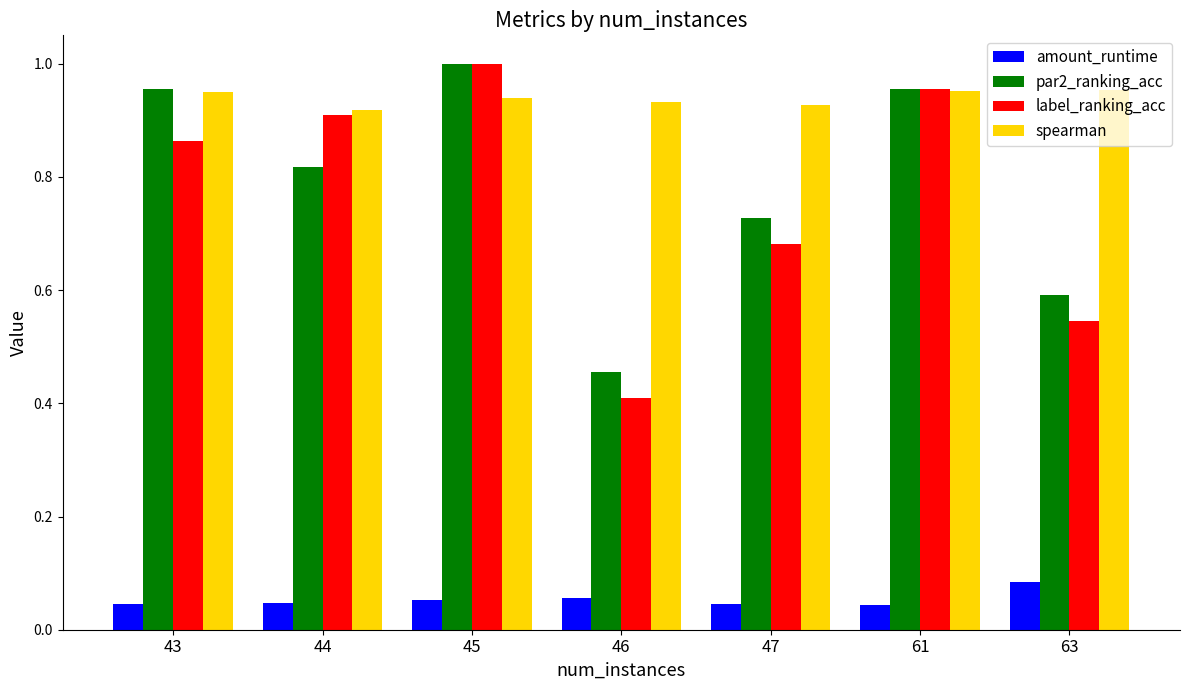

Rank the categories by label_ranking_acc value from highest to lowest.

45, 61, 44, 43, 47, 63, 46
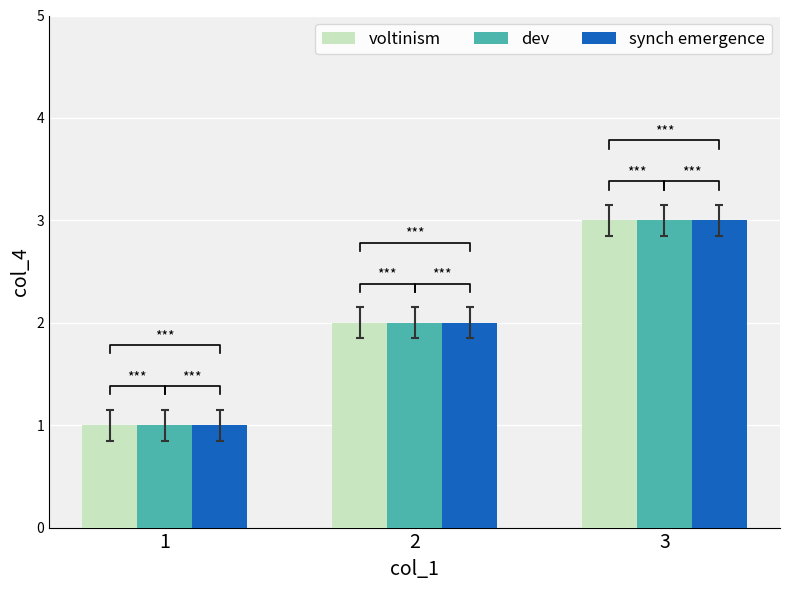

What are all the series names shown in the legend?

voltinism, dev, synch emergence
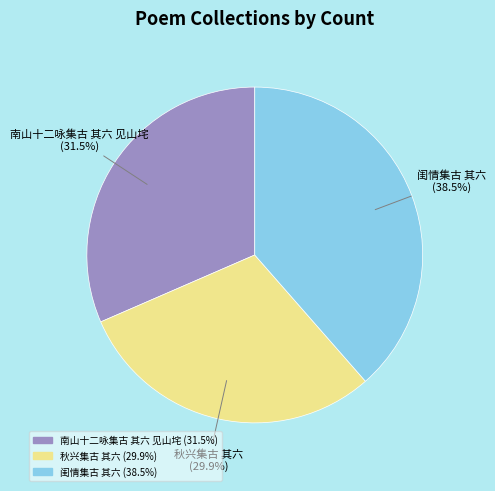

To the nearest percent, what is the combined percentage of 南山十二咏集古 其六 见山垞 and 秋兴集古 其六?

61%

- - - -

WHAT YOU SHOULD DO
Can you update the material above by swapping "legend" for "key", changing nothing else, and leave the pictures out?

OUTPUT FOR THIS EXERCISE
Rank the categories by label_ranking_acc value from highest to lowest.

45, 61, 44, 43, 47, 63, 46

What are all the series names shown in the key?

voltinism, dev, synch emergence

To the nearest percent, what is the combined percentage of 南山十二咏集古 其六 见山垞 and 秋兴集古 其六?

61%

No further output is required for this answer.